(Source material Opens)
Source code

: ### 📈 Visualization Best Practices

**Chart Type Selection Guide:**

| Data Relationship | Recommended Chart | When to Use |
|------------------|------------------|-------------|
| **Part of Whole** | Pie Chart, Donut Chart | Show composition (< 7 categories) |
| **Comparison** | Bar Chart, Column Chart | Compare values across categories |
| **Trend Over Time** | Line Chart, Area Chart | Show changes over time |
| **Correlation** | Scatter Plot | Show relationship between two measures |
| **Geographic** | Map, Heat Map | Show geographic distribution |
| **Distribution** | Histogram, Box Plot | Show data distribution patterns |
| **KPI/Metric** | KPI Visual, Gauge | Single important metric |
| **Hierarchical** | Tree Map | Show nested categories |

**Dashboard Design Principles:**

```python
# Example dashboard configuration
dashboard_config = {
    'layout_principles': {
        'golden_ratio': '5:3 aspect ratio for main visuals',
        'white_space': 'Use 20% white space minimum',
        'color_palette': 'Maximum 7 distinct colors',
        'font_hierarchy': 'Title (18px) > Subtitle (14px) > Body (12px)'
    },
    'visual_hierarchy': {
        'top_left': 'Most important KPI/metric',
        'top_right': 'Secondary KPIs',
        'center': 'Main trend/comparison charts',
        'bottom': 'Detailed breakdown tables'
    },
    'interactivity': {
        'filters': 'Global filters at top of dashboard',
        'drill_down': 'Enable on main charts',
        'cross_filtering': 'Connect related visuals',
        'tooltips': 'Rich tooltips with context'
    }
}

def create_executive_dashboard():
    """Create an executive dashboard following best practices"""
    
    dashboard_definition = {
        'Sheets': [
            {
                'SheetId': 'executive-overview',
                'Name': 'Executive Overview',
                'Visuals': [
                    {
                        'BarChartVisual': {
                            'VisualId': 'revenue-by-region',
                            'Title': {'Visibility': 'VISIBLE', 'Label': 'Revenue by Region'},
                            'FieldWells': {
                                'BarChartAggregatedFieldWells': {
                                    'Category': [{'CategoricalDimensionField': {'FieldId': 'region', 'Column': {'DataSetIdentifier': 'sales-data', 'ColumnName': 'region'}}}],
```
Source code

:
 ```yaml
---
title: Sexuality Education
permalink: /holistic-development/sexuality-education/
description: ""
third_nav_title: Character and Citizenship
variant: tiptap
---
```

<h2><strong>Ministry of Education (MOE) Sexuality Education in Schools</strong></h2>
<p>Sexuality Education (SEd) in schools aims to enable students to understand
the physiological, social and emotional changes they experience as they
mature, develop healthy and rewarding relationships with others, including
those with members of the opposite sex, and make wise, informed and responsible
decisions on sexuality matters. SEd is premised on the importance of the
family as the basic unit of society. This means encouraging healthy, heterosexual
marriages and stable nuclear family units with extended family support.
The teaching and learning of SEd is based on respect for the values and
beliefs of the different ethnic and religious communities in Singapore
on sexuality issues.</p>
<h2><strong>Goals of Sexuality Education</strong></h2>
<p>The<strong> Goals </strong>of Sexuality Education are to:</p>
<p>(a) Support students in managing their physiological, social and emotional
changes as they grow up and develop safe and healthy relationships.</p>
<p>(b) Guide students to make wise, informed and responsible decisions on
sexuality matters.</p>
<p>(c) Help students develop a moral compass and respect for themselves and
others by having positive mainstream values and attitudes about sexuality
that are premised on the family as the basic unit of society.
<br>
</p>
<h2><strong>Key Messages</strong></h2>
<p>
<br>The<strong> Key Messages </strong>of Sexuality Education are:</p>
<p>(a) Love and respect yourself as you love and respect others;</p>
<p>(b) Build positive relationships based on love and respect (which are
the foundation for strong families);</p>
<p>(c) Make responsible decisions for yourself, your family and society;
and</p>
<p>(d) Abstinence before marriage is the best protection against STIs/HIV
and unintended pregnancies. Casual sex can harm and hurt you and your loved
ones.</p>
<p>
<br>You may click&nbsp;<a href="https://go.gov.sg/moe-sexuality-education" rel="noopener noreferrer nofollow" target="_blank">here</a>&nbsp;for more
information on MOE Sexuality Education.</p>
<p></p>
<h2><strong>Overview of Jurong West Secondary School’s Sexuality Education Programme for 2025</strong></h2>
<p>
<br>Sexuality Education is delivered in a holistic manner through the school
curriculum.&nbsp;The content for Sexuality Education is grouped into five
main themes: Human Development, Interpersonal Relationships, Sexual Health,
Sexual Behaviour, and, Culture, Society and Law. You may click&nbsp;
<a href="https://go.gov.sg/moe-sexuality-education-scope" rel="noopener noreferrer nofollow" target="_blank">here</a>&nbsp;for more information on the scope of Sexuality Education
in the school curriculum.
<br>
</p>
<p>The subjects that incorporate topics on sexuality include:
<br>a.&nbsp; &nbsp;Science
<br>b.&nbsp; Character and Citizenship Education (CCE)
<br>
(Source material Closes)
**Task description**.
Go through the material above and output exactly the lines from the one containing "family as the basic unit of society. This" through the one containing "changes as they".

**Answer for this exercise**.
family as the basic unit of society. This means encouraging healthy, heterosexual
marriages and stable nuclear family units with extended family support.
The teaching and learning of SEd is based on respect for the values and
beliefs of the different ethnic and religious communities in Singapore
on sexuality issues.</p>
<h2><strong>Goals of Sexuality Education</strong></h2>
<p>The<strong> Goals </strong>of Sexuality Education are to:</p>
<p>(a) Support students in managing their physiological, social and emotional
changes as they grow up and develop safe and healthy relationships.</p>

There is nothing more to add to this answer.